Kemal Sadık Gökçeli’yi tanıyan çok azdır ama Yaşar Kemal dendiğinde kitap okumayan bile bilir. 1923 yılında doğan yazar aslen Vanlı ama I. Dünya Savaşı sırasındaki işgal nedeniyle ailesiyle beraber Osmaniye’ye göç etmiş. İlkokulu burada bitirmiş, orta sondan okulu terk edince öğrenim hayatı da sona ermiş. Irgatlık ve şoförlük de dahil olmak üzere 20’ye yakın işte çalışan Yaşar Kemal 1952 yılında geldiği İstanbul’da Cumhuriyet gazetesi ile Bab-ı Âli’ye adım atmış. Yaşamı boyunca politikanın ortasında yer almış. Muhtemelen yetiştiği yörenin türküleri ve destanları edebiyatla olan ilişkisinin de başlangıç noktası olmuş. Çalıştığı yerlerden biri de kütüphane olunca, Yunan klasiklerinden Türk klasiklerine kadar bir çok eseri okuma olanağı bulmuş. Eserlerinde genellikle yöre insanlarının sorunlarını anlatan Yaşar Kemal, İnce Memed, Yılanı Öldürseler gibi kitaplarla sadece Türk edebiyatına değil, aynı zamanda dünya edebiyatına da imzasını atmış. Yurtiçi ve yurtdışında birçok ödül alan Kemal, bir söyleşide şunları söylemiş: “Küreselleşme tek tip insan yetiştiriyor bugün.

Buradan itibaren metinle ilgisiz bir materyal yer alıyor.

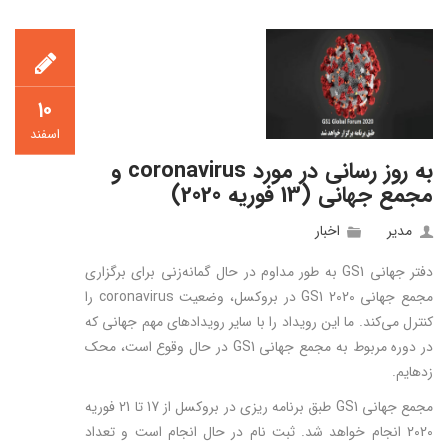
۱۰
اسفند
به روز رسانی در مورد coronavirus و
مجمع جهانی (13 فوریه 2020)
مدیر
اخبار
دفتر جهانی GS1 به طور مداوم در حال گمانه‌زنی برای برگزاری
مجمع جهانی GS1 2020 در بروکسل، وضعیت coronavirus را
کنترل می‌کند. ما این رویداد را با سایر رویدادهای مهم جهانی که
در دوره مربوط به مجمع جهانی GS1 در حال وقوع است، محک
زدهایم.
مجمع جهانی GS1 طبق برنامه ریزی در بروکسل از 17 تا 21 فوریه
2020 انجام خواهد شد. ثبت نام در حال انجام است و تعداد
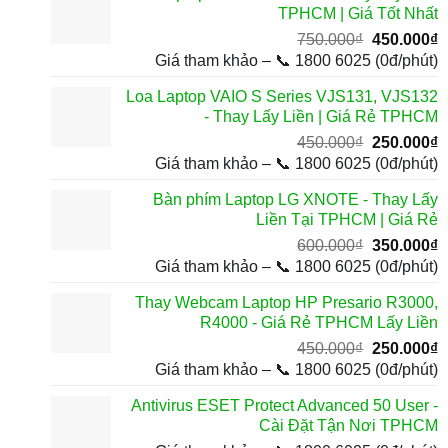
TPHCM | Giá Tốt Nhất
3
Giá
G
750.000
₫
450.000
₫
gốc
h
Giá tham khảo – 📞 1800 6025 (0đ/phút)
là:
t
Loa Laptop VAIO S Series VJS131, VJS132
750.000₫.
l
- Thay Lấy Liền | Giá Rẻ TPHCM
4
Giá
G
450.000
₫
250.000
₫
gốc
h
Giá tham khảo – 📞 1800 6025 (0đ/phút)
là:
t
Bàn phím Laptop LG XNOTE - Thay Lấy
450.000₫.
l
Liền Tại TPHCM | Giá Rẻ
2
Giá
G
600.000
₫
350.000
₫
gốc
h
Giá tham khảo – 📞 1800 6025 (0đ/phút)
là:
t
Thay Webcam Laptop HP Presario R3000,
600.000₫.
l
R4000 - Giá Rẻ TPHCM Lấy Liền
3
Giá
G
450.000
₫
250.000
₫
gốc
h
Giá tham khảo – 📞 1800 6025 (0đ/phút)
là:
t
Antivirus ESET Protect Advanced 50 User -
450.000₫.
l
Cài Đặt Tận Nơi TPHCM
2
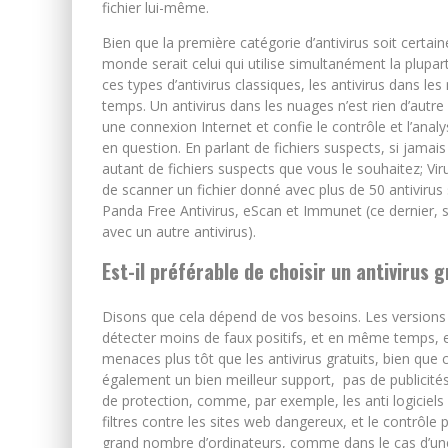
fichier lui-même.
Bien que la première catégorie d’antivirus soit certain
monde serait celui qui utilise simultanément la plupart
ces types d’antivirus classiques, les antivirus dans l
temps. Un antivirus dans les nuages n’est rien d’autre q
une connexion Internet et confie le contrôle et l’analy
en question. En parlant de fichiers suspects, si jama
autant de fichiers suspects que vous le souhaitez; Viru
de scanner un fichier donné avec plus de 50 antiviru
Panda Free Antivirus, eScan et Immunet (ce dernier, s
avec un autre antivirus).
Est-il préférable de choisir un antivirus 
Disons que cela dépend de vos besoins. Les versions
détecter moins de faux positifs, et en même temps, 
menaces plus tôt que les antivirus gratuits, bien que c
également un bien meilleur support, pas de publicit
de protection, comme, par exemple, les anti logiciels ma
filtres contre les sites web dangereux, et le contrôle 
grand nombre d’ordinateurs, comme dans le cas d’une e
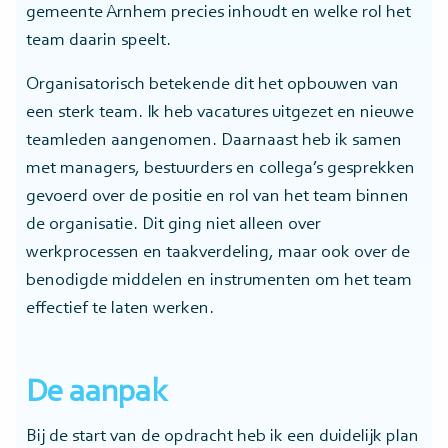
gemeente Arnhem precies inhoudt en welke rol het
team daarin speelt.
Organisatorisch betekende dit het opbouwen van
een sterk team. Ik heb vacatures uitgezet en nieuwe
teamleden aangenomen. Daarnaast heb ik samen
met managers, bestuurders en collega’s gesprekken
gevoerd over de positie en rol van het team binnen
de organisatie. Dit ging niet alleen over
werkprocessen en taakverdeling, maar ook over de
benodigde middelen en instrumenten om het team
effectief te laten werken.
De aanpak
Bij de start van de opdracht heb ik een duidelijk plan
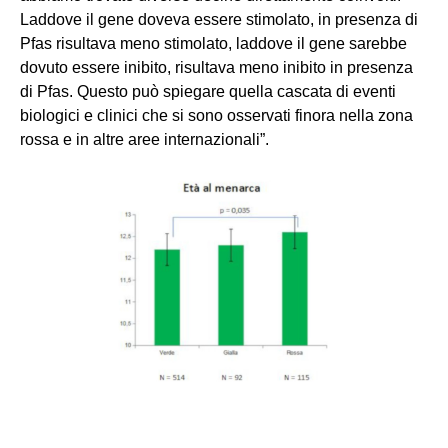
Laddove il gene doveva essere stimolato, in presenza di
Pfas risultava meno stimolato, laddove il gene sarebbe
dovuto essere inibito, risultava meno inibito in presenza
di Pfas. Questo può spiegare quella cascata di eventi
biologici e clinici che si sono osservati finora nella zona
rossa e in altre aree
internazionali
”.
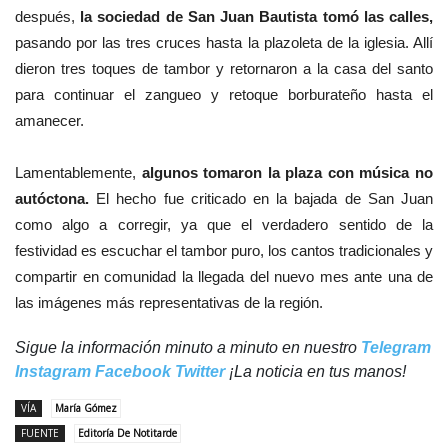
después,
la sociedad de San Juan Bautista tomó las calles,
pasando por las tres cruces hasta la plazoleta de la iglesia. Allí
dieron tres toques de tambor y retornaron a la casa del santo
para continuar el zangueo y retoque borburateño hasta el
amanecer.
Lamentablemente,
algunos tomaron la plaza con música no
autóctona.
El hecho fue criticado en la bajada de San Juan
como algo a corregir, ya que el verdadero sentido de la
festividad es escuchar el tambor puro, los cantos tradicionales y
compartir en comunidad la llegada del nuevo mes ante una de
las imágenes más representativas de la región.
Sigue la información minuto a minuto en nuestro
Telegram
Instagram
Facebook
Twitter
¡La noticia en tus manos!
VÍA
María Gómez
FUENTE
Editoría De Notitarde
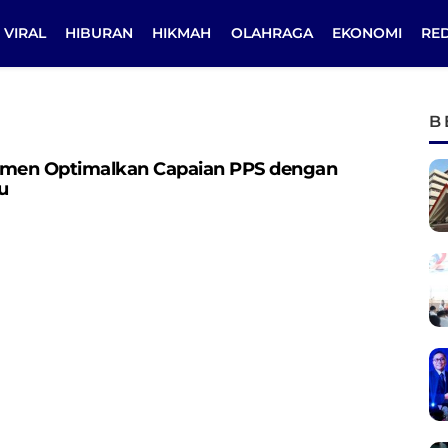
VIRAL
HIBURAN
HIKMAH
OLAHRAGA
EKONOMI
RE
B
tmen Optimalkan Capaian PPS dengan
u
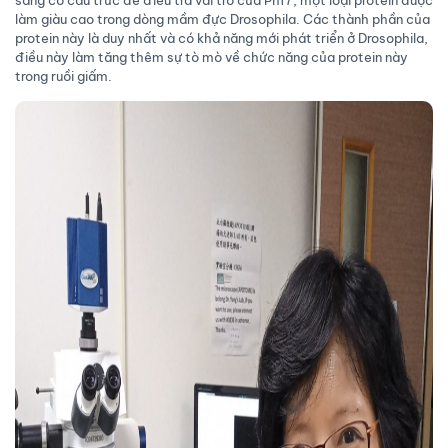
làm giàu cao trong dòng mầm đực Drosophila. Các thành phần của
protein này là duy nhất và có khả năng mới phát triển ở Drosophila,
điều này làm tăng thêm sự tò mò về chức năng của protein này
trong ruồi giấm.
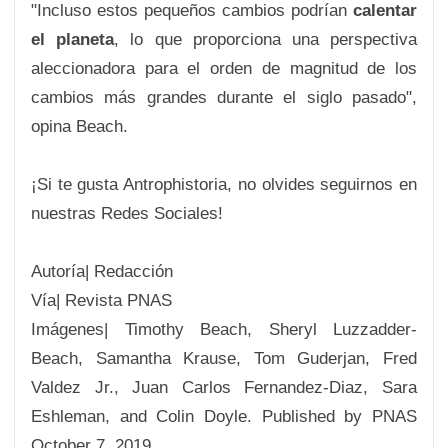
"Incluso estos pequeños cambios podrían
calentar
el planeta
, lo que proporciona una perspectiva
aleccionadora para el orden de magnitud de los
cambios más grandes durante el siglo pasado",
opina Beach.
¡Si te gusta Antrophistoria, no olvides seguirnos en
nuestras Redes Sociales!
Autoría| Redacción
Vía| Revista PNAS
Imágenes| Timothy Beach, Sheryl Luzzadder-
Beach, Samantha Krause, Tom Guderjan, Fred
Valdez Jr., Juan Carlos Fernandez-Diaz, Sara
Eshleman, and Colin Doyle. Published by PNAS
October 7, 2019.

Oysa dünya onbinlerce çiçekli bir kültür bahçesidir; her çiçeğin ayrı bir rengi ve kokusu vardır. Bir çiçeğin koparılması bir rengin, bir kokunun yok olmasıdır. Tek dile, tek renge kalmış bir dünya hapı yutmuştur. Bu felâketin önlenmesi için demokrasiden başka çare de yok.”